The Trump administration dropped a surprise executive order that sent HR teams and immigration lawyers scrambling: a proposed $100,000 fee on H-1B visa holders.
At first, companies panicked telling staff not to leave the US for fear they wouldn’t be able to return. Within 24 hours, the White House clarified: the fee would only apply to new applicants, not existing holders.
But the damage was done. Even with that clarification, the ripple effects are clear:
Hiring calculus blown apart: $100k per new H-1B applicant instantly makes overseas talent a budget-breaking decision.
Chaos for planning: OEMs hate uncertainty, and constant policy swings undermine long-term workforce strategies.
Sector impact: While the headlines focused on tech and finance, the reality is professional, scientific, and engineering-heavy industries take the biggest hit including solar, storage, and advanced manufacturing.

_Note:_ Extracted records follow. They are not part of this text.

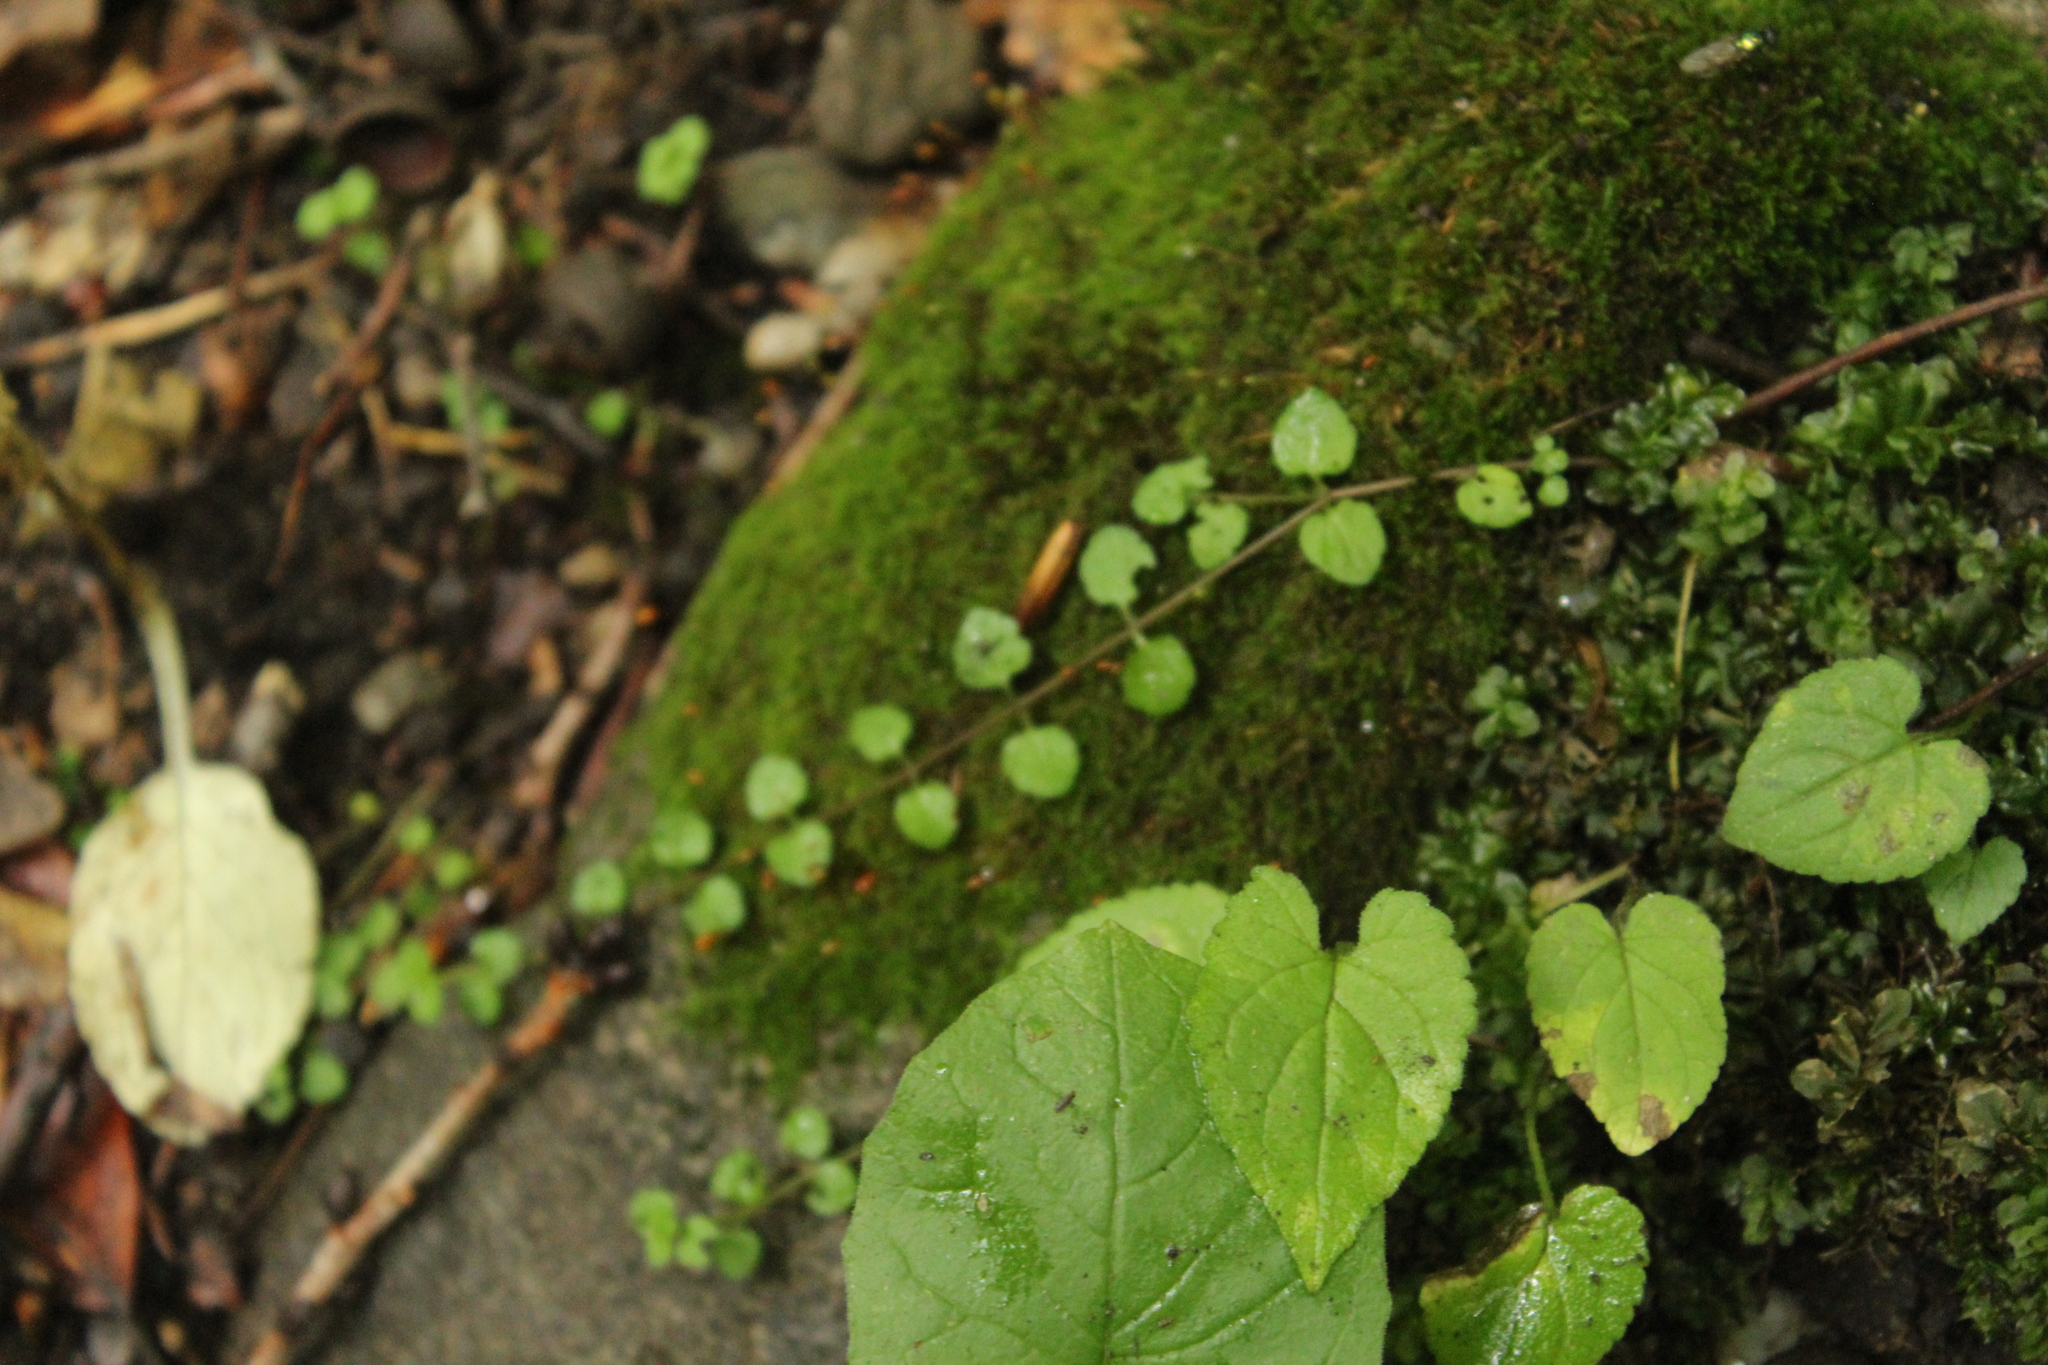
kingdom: Plantae
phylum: Tracheophyta
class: Magnoliopsida
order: Dipsacales
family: Caprifoliaceae
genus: Linnaea
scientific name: Linnaea borealis
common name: Twinflower
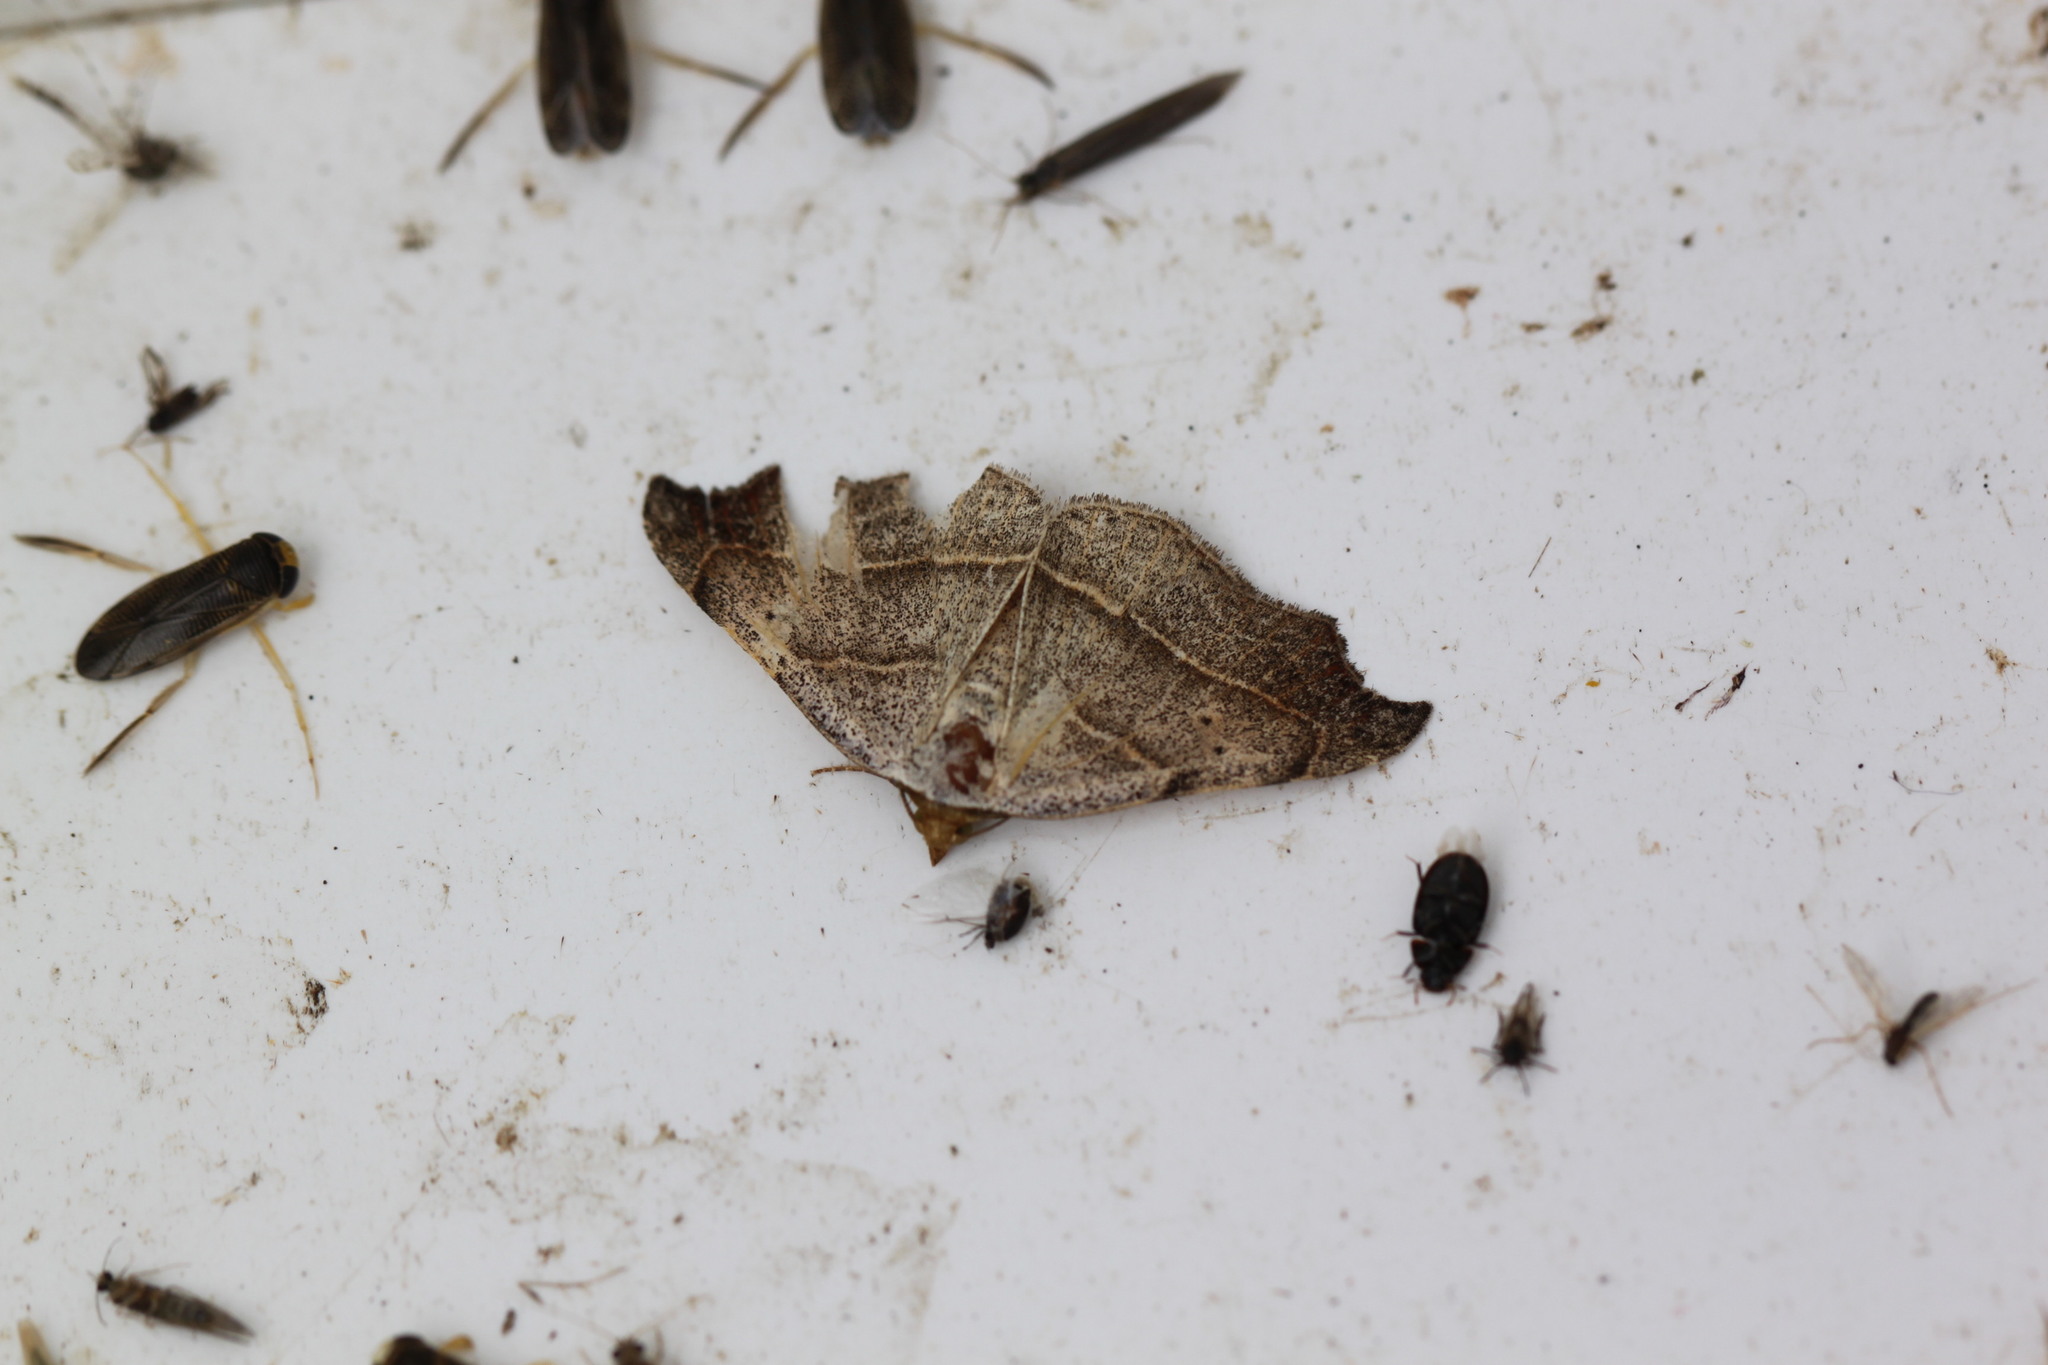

R&D labs: US based research teams may think twice about expanding domestically if specialist talent costs spike.
Gigafactory ramps: H-1Bs aren’t about line workers they’re the process engineers, chemists, and automation experts who make plants run. A $100k fee at entry could derail staffing timelines.
Talent pipelines squeezed: Just as the US is scaling cell and module manufacturing, the pool of affordable international specialists could dry up.
At Tonic, we estimate 3,000–6,000 H-1B workers are already embedded in US clean-energy manufacturing, mostly in specialist engineering roles. That’s not a huge number, but they’re critical hires at the very heart of R&D and ramp-up.